BEGIN PASSAGE FOR REVIEW

Important or Recent Updates
Historic Updates | Date |
---|---|
First version of the setup | 01/08/2021 |
Updated the general formatting Gave the guide a once over with LanguageTool | 14/03/2022 |
Added ‘books’ | 15/07/2022 |
DSM7.2 Update for Container Manager | 22/04/2023 |
Adjusted screenshot for DSM7.2.1 | 30/04/2024 |
Amended the first section of this guide to accommodate those using NVMe volumes. | 31/10/2024 |
Container Manager Install
When installing Container Manager for the first time it will automatically create your docker shared folder, so there is no need to create this manually. If you have an NVMe or SATA SSD volume make sure you install the package to it for optimal performance.
Docker path adjustments for NVMe or SATA SSD volumes
If you are using a NVMe or SSD volume you will need to adjust the storage volume shown in each guide for any /docker share to the correct volume number for your fast storage. The /data share remains on your larger hard drive volume.
For example for Plex it would look like this assuming your volume numbers are volume 1 (hard drives) volume 2 (NVMe/SSD)
volumes:
- /volume2/docker/plex:/config
- /volume1/data/media:/data/media
Media Folder Set up
When passing folders into a Docker container each mount point is treated as its own filesystem.
This means when moving files between two mount points Docker will do a Copy, then Delete operation. Meaning you are creating a full duplicate of a file while its being ‘moved’ creating unwanted disk IO and temporarily taking up double the space. (especially when seeding torrents after copying to the final folders)
In order to avoid this we need to set up a clean directory structure that allows us to just have one folder or share mounted to our containers.
If you are starting with these guides and have existing media you may need to move around your data in line with this setup, I recommend creating all the folders below using File station to avoid potential permission issues later.
Directory Structure
With this setup all of your media will sit within a single share, you can call this whatever you want but in all the guides it will be called ‘data’. If you change its name you will need to adjust any steps or compose files from my guides accordingly.

END PASSAGE FOR REVIEW
BEGIN GIVEN DATA

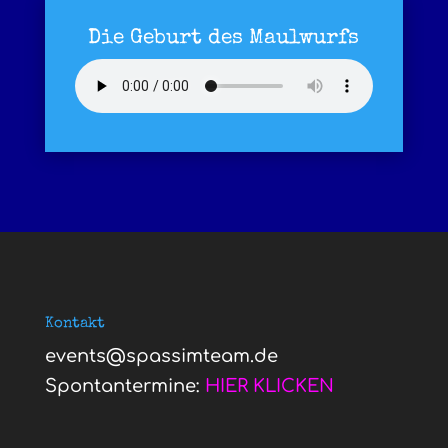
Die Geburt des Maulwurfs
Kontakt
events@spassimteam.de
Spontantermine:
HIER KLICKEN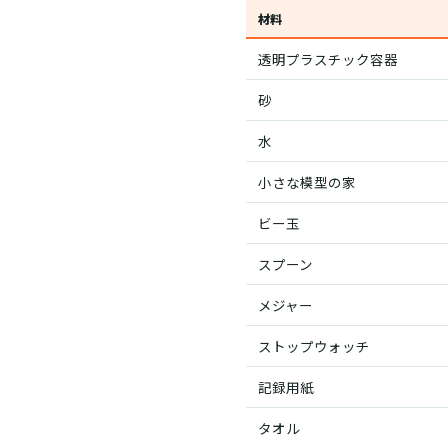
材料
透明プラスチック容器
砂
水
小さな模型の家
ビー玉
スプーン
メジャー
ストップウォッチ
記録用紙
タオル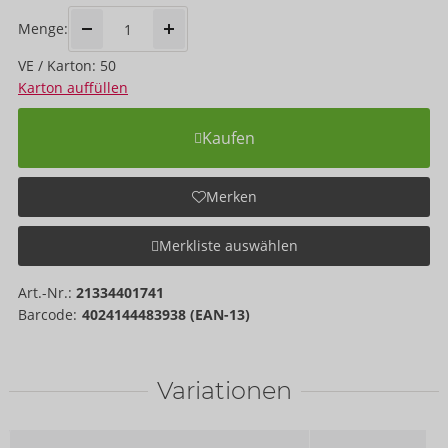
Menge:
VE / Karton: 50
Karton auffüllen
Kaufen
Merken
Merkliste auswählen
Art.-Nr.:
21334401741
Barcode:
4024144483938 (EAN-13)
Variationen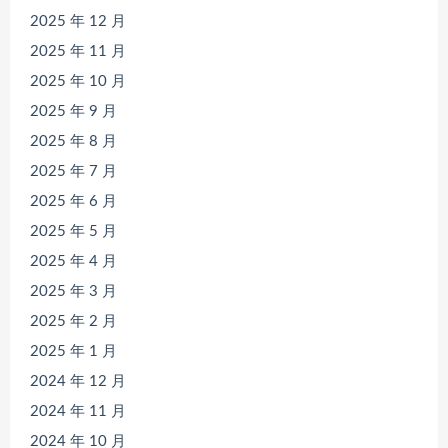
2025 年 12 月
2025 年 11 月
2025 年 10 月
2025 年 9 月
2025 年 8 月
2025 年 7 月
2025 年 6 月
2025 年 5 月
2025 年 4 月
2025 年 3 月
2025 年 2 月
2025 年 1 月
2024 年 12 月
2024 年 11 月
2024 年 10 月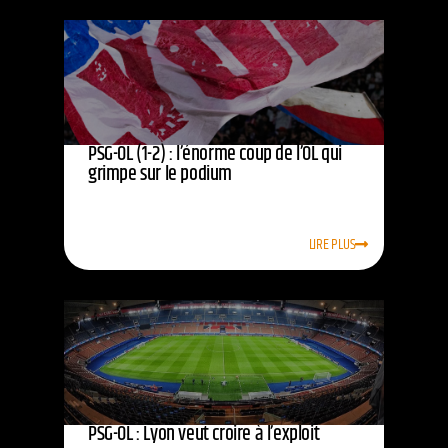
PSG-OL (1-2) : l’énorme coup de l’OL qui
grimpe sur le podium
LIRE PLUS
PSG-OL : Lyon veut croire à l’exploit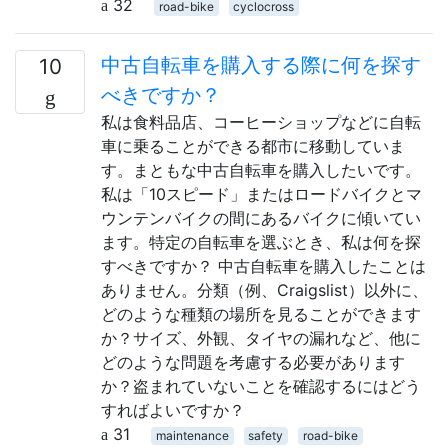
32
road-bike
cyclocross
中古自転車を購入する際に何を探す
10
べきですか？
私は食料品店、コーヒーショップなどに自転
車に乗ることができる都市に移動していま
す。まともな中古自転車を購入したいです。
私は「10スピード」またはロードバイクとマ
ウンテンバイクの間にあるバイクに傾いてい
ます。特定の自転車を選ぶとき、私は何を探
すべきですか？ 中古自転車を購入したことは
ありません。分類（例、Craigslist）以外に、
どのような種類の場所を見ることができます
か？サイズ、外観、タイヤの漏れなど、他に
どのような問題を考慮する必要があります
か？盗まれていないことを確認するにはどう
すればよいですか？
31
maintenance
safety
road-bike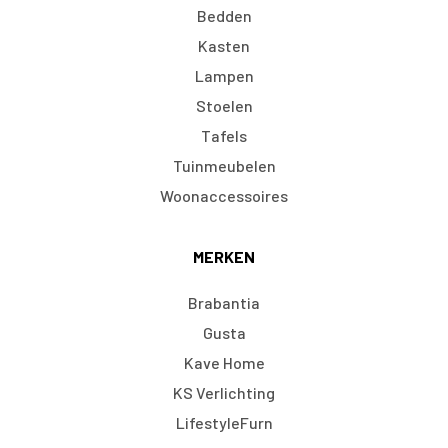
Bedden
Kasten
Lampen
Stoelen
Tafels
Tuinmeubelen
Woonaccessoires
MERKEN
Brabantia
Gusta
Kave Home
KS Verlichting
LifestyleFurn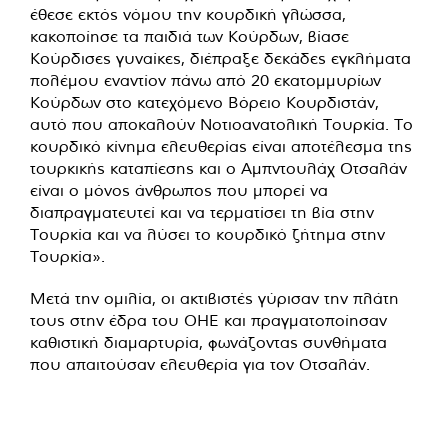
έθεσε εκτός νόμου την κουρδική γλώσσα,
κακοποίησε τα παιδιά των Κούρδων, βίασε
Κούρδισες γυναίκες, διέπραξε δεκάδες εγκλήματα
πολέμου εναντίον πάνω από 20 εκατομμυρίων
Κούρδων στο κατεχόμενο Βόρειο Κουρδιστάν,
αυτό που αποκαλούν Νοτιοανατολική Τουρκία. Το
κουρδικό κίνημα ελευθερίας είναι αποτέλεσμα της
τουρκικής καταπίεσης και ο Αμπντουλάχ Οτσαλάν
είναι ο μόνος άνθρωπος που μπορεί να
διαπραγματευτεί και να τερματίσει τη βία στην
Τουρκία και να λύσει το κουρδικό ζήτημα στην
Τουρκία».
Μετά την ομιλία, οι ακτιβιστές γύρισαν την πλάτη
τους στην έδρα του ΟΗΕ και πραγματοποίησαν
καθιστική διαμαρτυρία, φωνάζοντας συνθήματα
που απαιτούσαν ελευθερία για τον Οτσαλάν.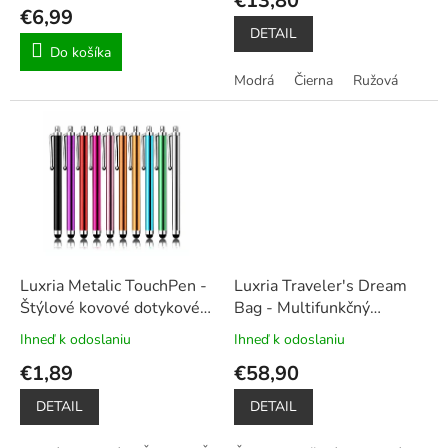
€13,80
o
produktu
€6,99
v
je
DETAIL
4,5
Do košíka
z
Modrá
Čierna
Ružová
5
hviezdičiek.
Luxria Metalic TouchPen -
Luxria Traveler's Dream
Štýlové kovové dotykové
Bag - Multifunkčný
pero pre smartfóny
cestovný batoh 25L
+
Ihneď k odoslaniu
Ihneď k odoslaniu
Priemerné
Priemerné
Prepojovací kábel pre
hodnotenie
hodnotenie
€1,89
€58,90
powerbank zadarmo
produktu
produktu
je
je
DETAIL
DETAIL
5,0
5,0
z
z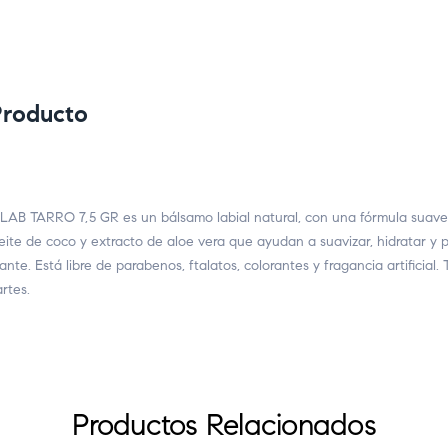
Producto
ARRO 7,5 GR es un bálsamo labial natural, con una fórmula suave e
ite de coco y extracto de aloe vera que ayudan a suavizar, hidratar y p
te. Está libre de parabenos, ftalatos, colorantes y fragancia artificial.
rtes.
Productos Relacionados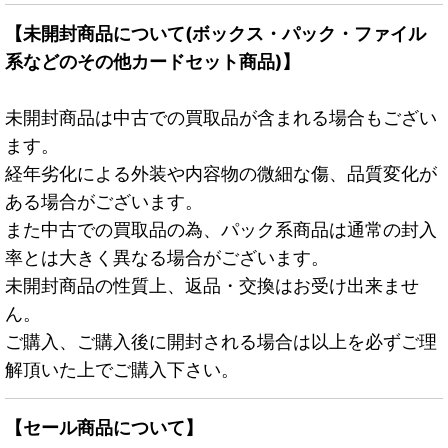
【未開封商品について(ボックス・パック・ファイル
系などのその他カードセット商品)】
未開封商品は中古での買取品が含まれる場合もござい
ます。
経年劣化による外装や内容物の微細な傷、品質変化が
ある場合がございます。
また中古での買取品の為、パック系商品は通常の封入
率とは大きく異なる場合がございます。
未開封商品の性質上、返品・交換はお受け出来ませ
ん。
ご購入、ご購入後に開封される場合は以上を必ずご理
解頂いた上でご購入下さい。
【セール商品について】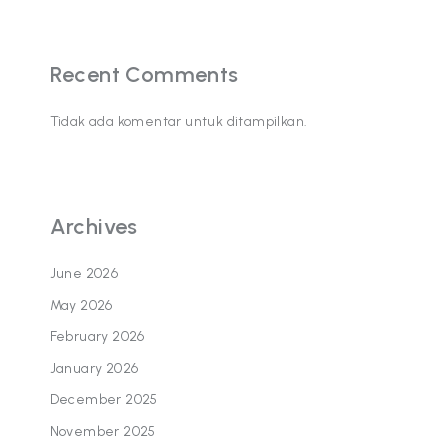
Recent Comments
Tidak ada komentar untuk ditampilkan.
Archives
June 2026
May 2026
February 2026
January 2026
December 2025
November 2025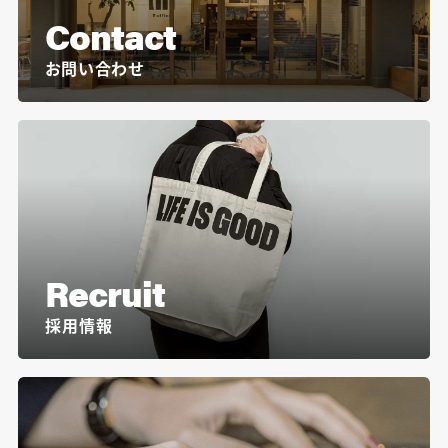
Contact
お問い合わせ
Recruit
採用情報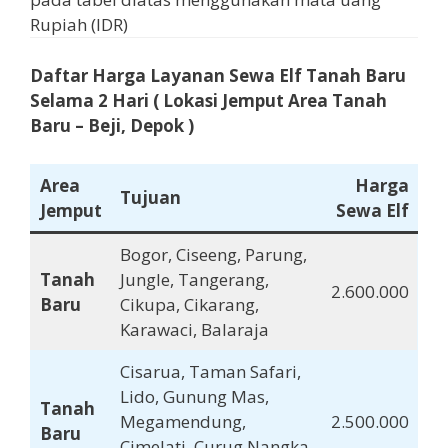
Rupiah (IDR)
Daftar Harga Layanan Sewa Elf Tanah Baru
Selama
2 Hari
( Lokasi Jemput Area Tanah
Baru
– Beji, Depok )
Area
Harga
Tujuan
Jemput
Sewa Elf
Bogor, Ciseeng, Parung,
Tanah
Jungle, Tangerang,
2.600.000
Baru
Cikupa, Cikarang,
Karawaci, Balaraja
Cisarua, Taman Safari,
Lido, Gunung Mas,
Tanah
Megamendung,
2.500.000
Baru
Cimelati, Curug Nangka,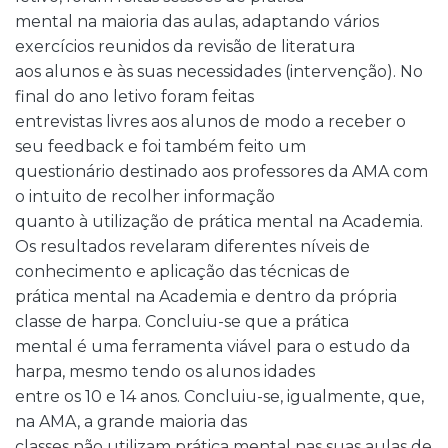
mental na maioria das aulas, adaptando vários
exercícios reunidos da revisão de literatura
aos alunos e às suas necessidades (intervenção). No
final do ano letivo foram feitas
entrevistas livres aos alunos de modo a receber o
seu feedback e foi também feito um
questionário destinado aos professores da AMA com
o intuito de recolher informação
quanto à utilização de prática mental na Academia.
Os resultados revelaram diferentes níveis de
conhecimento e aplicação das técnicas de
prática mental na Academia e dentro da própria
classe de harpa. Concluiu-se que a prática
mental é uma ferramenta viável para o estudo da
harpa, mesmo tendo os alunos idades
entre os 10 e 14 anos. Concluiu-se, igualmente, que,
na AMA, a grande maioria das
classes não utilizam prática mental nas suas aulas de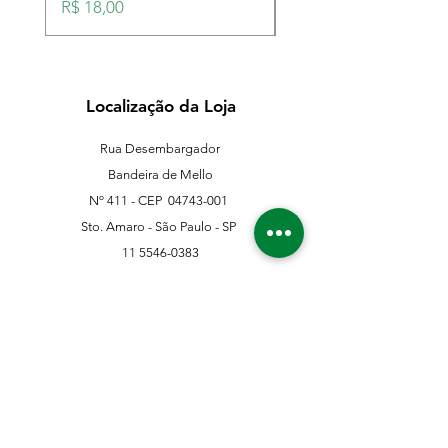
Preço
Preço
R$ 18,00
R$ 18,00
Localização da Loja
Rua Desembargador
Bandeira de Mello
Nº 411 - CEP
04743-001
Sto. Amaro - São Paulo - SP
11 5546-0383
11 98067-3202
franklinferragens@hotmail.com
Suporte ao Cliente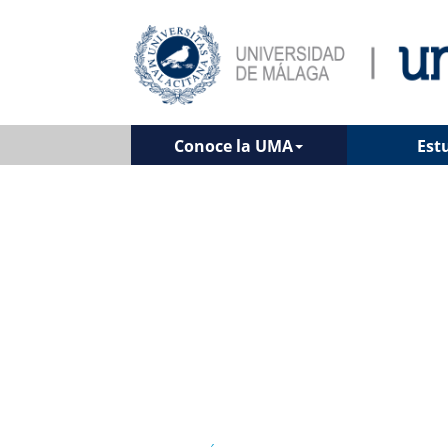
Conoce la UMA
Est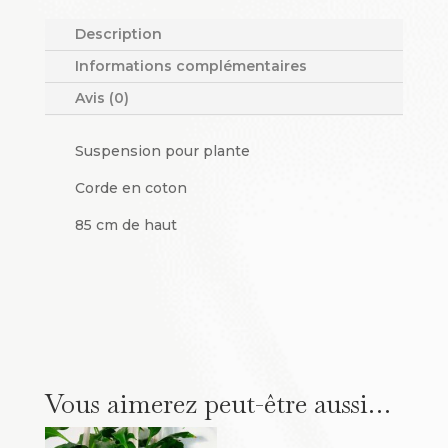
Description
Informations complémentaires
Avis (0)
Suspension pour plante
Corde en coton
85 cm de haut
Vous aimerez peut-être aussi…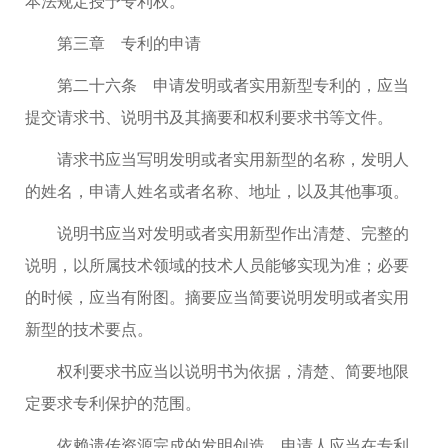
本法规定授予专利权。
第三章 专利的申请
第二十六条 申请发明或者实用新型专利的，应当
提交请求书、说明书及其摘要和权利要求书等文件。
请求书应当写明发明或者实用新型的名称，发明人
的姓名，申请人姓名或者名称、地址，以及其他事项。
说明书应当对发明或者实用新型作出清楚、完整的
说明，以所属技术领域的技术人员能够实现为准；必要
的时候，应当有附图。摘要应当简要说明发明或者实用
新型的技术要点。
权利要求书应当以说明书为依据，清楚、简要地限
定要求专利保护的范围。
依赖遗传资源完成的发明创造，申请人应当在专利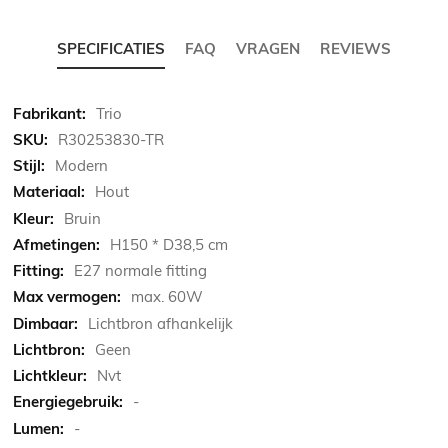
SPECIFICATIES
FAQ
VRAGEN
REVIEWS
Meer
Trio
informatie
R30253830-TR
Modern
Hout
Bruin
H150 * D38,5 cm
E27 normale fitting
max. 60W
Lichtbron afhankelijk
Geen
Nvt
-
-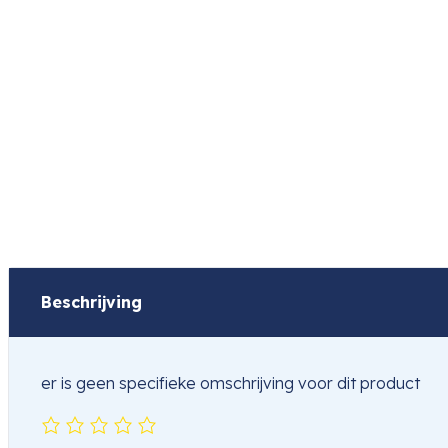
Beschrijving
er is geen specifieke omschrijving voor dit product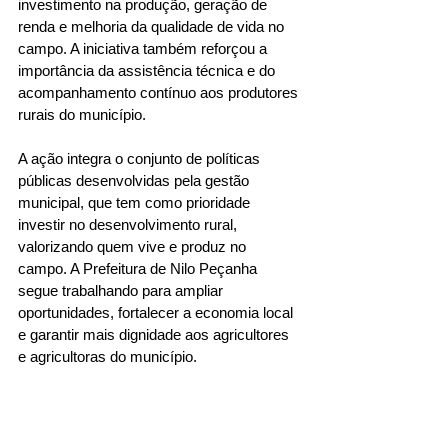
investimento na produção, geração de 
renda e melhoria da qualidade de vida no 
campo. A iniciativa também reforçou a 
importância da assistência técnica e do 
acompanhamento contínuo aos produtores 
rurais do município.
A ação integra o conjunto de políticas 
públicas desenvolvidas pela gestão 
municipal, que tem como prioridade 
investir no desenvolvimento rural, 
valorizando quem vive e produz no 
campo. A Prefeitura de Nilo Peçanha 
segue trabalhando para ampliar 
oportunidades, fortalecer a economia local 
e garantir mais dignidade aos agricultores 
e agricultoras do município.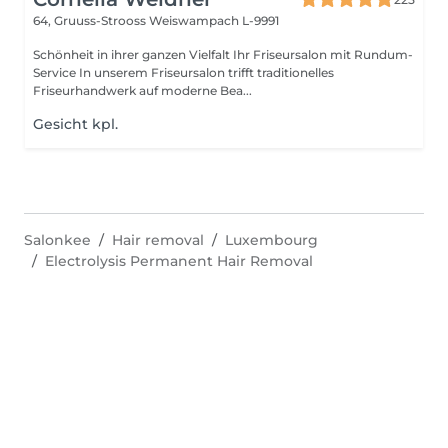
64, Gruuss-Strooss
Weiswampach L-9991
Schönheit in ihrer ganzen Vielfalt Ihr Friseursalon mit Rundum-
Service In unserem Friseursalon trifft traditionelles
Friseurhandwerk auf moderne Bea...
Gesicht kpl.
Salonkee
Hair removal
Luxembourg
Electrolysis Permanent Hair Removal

END GIVEN DATA

WORK INSTRUCTION 1 :: List every date that appears in the update history table of the Docker setup guide.
WORK INSTRUCTION 2 :: Repeat word for word the stretch of the Docker setup guide from "For example for" through "its own filesystem.".

TASK RESPONSE 1 ::
01/08/2021
14/03/2022
15/07/2022
22/04/2023
30/04/2024
31/10/2024

TASK RESPONSE 2 ::
For example for Plex it would look like this assuming your volume numbers are volume 1 (hard drives) volume 2 (NVMe/SSD)
volumes:
- /volume2/docker/plex:/config
- /volume1/data/media:/data/media
Media Folder Set up
When passing folders into a Docker container each mount point is treated as its own filesystem.